━━ EXTRACTED RECORDS
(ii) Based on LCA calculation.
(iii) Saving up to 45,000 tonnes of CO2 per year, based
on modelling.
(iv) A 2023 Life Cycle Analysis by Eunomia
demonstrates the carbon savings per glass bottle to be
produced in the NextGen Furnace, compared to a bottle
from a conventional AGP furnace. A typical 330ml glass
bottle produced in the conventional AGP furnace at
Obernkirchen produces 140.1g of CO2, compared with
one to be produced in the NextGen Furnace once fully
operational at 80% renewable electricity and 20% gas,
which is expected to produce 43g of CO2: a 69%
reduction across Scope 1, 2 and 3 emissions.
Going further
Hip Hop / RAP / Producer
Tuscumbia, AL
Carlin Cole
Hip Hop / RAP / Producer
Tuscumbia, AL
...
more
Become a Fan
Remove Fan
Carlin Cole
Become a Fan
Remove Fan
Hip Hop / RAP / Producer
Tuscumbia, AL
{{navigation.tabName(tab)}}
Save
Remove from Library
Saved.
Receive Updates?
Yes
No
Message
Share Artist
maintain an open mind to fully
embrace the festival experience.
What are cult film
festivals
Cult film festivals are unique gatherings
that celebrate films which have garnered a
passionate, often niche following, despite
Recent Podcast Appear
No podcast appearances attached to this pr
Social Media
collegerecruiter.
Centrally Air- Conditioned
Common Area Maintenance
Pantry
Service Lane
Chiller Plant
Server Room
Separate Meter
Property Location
━━━━
BRIEF -
Return the lines running from the start of the entries through the line with "bottle produced in", copying each one word for word.

WRITTEN ANSWER -
(ii) Based on LCA calculation.
(iii) Saving up to 45,000 tonnes of CO2 per year, based
on modelling.
(iv) A 2023 Life Cycle Analysis by Eunomia
demonstrates the carbon savings per glass bottle to be
produced in the NextGen Furnace, compared to a bottle
from a conventional AGP furnace. A typical 330ml glass
bottle produced in the conventional AGP furnace at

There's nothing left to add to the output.